Put the lines of the items below, starting at the line that contains "The time shown by the watch" and ending at the line that contains "11 h 59 min", into a JSON list of strings with one string per line, leaving out any blank lines.

§ PROVIDED DATA
•••

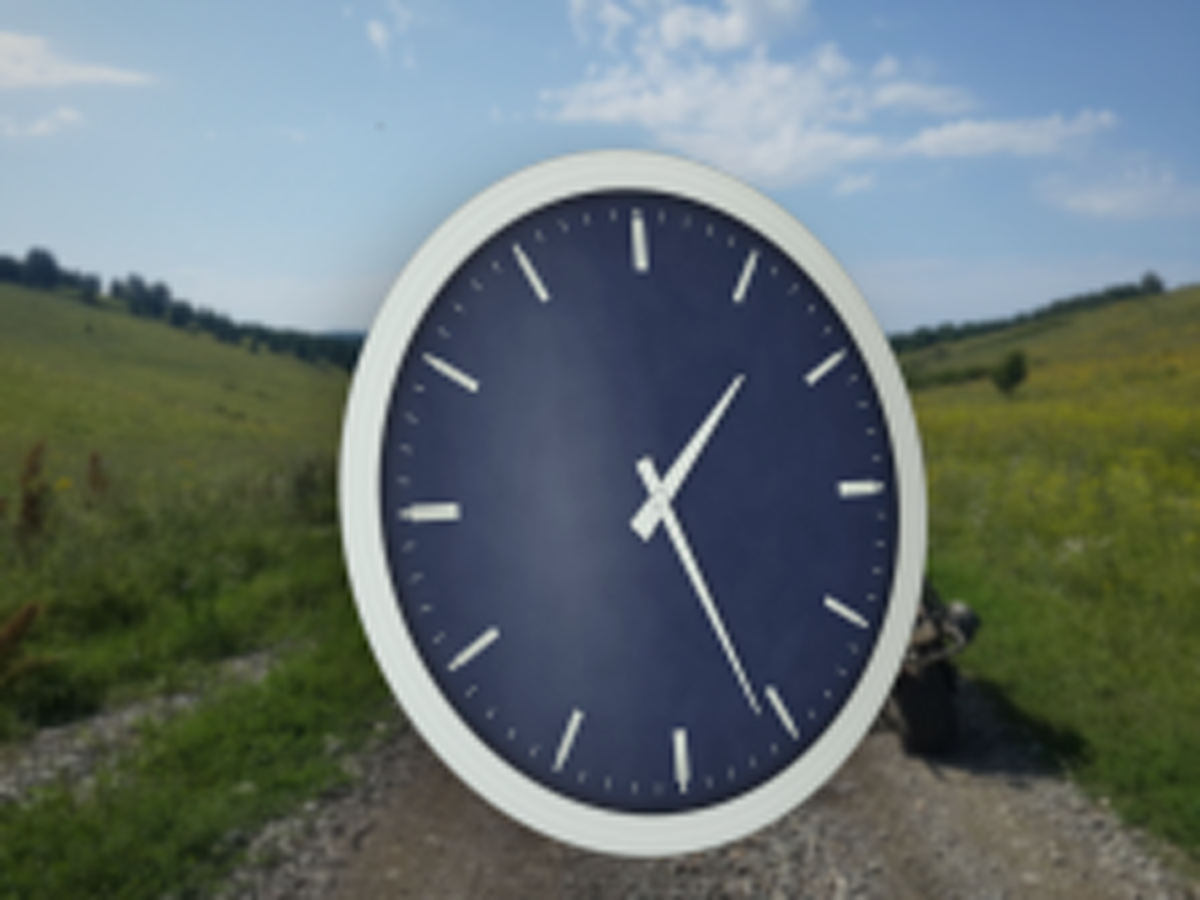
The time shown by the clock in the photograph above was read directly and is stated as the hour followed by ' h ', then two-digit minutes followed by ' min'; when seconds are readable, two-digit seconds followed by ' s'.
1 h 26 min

•••

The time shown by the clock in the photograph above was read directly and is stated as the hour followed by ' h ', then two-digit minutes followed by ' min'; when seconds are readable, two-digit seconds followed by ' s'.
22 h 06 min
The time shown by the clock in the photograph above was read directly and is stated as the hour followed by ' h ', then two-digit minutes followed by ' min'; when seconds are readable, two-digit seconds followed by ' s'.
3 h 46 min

•••

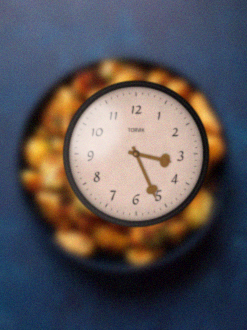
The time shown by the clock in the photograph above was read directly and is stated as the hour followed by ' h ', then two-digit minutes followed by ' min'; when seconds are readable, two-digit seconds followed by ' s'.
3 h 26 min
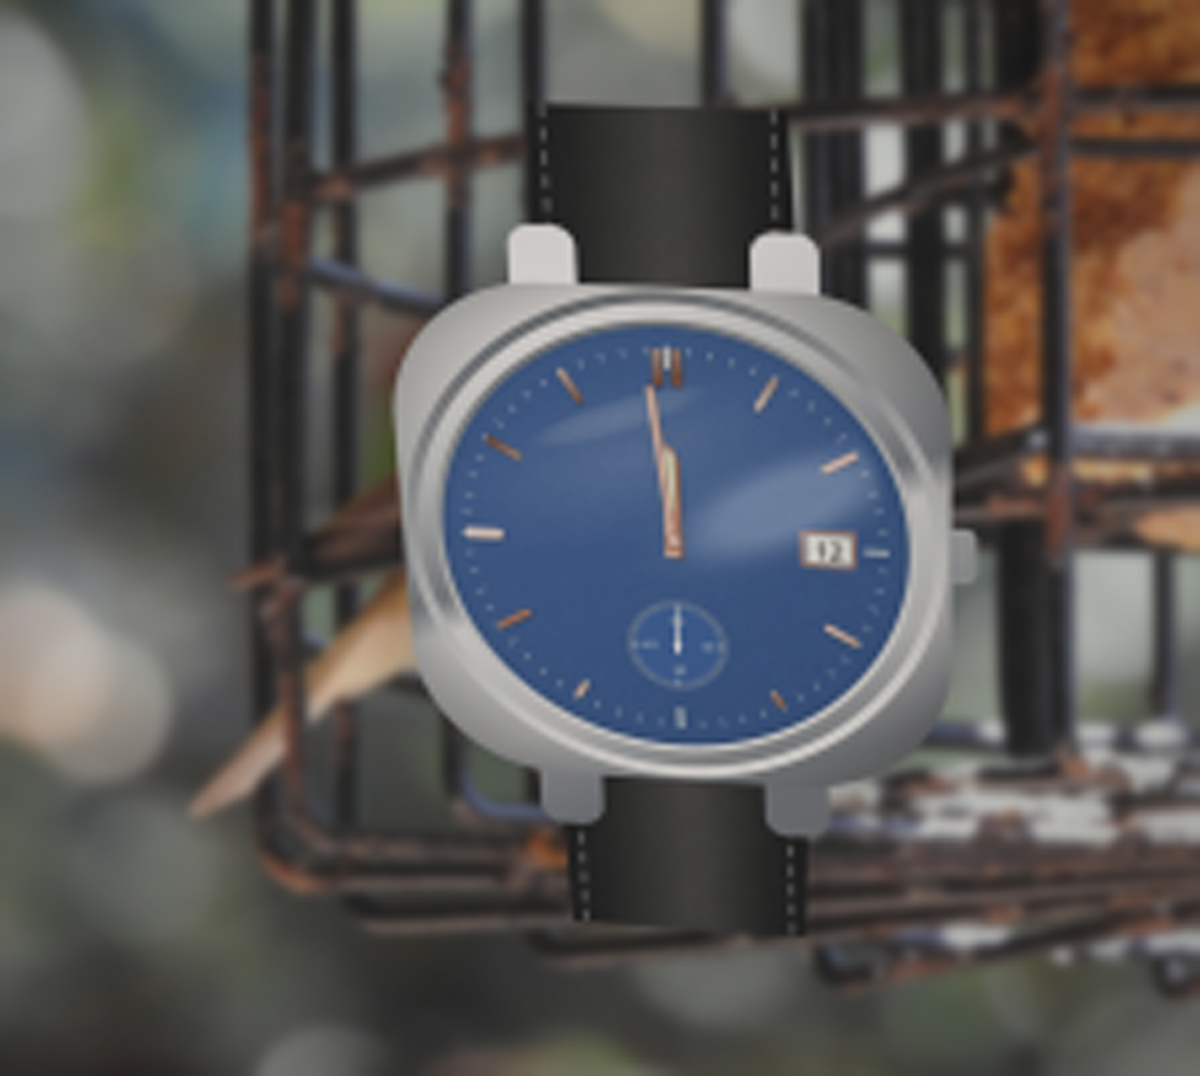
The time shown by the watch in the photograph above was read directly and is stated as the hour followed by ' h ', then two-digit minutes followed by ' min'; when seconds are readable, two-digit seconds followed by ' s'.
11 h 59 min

•••

§ WORKED ANSWER
[
  "The time shown by the watch in the photograph above was read directly and is stated as the hour followed by ' h ', then two-digit minutes followed by ' min'; when seconds are readable, two-digit seconds followed by ' s'.",
  "11 h 59 min"
]